* **PROBLEM DETAILS**:
Copy the lines below verbatim, beginning with the line that includes "Ergotherapie" and continuing to the end; leave out everything before it.

* **PROVIDED INFORMATION**:

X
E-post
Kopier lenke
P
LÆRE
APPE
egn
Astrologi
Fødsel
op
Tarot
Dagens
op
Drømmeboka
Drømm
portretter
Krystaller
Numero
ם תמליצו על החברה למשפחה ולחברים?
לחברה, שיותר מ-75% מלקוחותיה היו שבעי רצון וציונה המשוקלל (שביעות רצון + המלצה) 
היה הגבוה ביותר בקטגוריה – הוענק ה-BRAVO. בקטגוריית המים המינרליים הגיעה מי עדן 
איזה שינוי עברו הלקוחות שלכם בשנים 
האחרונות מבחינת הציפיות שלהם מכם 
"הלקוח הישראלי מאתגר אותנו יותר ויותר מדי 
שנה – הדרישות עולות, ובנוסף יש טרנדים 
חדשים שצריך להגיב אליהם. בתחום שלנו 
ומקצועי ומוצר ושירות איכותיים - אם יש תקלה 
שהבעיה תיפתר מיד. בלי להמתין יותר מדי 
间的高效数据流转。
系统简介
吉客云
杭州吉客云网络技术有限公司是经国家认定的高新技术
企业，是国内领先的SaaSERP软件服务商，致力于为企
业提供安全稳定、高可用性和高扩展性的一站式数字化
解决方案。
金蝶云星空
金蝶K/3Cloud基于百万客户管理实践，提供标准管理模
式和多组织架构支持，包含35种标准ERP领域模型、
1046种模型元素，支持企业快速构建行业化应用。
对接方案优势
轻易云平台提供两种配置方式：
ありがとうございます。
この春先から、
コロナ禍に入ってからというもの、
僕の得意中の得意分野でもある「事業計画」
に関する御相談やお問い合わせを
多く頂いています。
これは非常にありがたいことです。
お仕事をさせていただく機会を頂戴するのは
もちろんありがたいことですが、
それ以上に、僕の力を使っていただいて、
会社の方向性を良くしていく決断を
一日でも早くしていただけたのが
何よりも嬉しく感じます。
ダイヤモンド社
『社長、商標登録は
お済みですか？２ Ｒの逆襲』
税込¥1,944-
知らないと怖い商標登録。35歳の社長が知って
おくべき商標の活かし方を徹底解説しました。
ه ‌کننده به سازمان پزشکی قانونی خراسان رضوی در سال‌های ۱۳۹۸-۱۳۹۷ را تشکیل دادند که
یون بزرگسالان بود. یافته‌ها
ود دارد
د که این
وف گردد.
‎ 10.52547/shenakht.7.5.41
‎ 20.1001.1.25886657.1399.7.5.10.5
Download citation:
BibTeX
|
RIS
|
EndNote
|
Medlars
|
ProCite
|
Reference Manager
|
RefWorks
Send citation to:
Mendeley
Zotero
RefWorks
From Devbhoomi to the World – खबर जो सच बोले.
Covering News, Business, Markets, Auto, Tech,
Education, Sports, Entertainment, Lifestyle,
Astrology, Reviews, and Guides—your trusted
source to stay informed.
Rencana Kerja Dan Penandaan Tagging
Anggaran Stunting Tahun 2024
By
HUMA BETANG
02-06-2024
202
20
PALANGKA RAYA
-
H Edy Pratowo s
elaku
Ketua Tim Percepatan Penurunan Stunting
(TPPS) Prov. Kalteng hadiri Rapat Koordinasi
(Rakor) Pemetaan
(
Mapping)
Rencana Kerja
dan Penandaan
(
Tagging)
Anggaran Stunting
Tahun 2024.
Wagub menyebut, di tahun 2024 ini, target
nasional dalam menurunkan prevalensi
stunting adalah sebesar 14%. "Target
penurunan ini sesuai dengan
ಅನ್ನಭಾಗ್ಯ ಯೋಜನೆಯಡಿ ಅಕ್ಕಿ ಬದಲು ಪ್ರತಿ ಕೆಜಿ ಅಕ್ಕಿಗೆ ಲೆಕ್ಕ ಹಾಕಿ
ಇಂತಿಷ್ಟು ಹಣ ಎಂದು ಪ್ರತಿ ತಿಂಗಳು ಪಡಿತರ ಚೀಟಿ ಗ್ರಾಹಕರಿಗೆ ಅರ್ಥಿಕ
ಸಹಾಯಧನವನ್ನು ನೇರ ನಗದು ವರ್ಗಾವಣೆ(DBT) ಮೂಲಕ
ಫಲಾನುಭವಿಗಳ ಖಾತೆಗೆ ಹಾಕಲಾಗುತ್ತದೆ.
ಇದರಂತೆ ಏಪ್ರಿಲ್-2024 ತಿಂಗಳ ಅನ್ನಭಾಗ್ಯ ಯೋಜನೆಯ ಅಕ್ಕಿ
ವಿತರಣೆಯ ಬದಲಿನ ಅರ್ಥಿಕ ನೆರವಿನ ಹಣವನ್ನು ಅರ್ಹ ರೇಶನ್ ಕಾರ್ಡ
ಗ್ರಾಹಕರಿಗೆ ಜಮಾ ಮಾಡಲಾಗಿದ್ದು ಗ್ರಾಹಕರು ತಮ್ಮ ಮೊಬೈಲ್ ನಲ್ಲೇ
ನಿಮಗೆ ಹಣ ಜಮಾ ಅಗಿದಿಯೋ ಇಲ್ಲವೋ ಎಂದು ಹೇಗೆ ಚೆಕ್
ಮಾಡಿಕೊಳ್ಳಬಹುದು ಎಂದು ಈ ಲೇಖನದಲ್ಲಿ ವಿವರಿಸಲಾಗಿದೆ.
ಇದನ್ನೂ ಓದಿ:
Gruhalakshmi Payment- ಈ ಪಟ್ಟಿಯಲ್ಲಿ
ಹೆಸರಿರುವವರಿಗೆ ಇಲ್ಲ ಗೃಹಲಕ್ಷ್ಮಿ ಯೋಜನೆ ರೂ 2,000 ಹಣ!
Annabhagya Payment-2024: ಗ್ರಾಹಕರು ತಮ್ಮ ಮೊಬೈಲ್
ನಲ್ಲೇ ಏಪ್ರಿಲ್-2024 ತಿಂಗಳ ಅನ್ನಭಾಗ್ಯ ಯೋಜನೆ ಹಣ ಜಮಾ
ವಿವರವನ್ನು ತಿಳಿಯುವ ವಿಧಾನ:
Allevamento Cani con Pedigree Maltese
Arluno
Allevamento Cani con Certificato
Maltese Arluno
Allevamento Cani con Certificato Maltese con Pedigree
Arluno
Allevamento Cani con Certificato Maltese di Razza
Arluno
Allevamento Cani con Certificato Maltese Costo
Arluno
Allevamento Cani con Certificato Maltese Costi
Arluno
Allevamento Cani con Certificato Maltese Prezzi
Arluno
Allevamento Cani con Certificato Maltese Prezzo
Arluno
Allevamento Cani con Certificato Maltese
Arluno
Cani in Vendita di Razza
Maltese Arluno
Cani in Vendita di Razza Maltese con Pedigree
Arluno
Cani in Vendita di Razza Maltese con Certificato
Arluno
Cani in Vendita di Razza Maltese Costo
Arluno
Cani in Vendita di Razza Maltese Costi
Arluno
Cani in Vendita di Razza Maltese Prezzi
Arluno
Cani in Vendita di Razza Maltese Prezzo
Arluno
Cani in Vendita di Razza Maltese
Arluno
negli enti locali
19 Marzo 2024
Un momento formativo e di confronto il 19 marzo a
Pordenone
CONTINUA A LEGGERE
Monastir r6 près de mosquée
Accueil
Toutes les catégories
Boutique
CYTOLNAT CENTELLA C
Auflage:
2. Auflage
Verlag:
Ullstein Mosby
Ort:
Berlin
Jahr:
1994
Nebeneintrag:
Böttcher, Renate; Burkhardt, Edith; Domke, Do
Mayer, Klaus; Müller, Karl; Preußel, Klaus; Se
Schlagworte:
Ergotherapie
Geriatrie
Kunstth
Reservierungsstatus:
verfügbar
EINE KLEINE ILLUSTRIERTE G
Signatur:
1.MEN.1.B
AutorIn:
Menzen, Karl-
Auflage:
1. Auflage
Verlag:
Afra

* **FINISHED TASK**:
Ergotherapie
Geriatrie
Kunstth
Reservierungsstatus:
verfügbar
EINE KLEINE ILLUSTRIERTE G
Signatur:
1.MEN.1.B
AutorIn:
Menzen, Karl-
Auflage:
1. Auflage
Verlag:
Afra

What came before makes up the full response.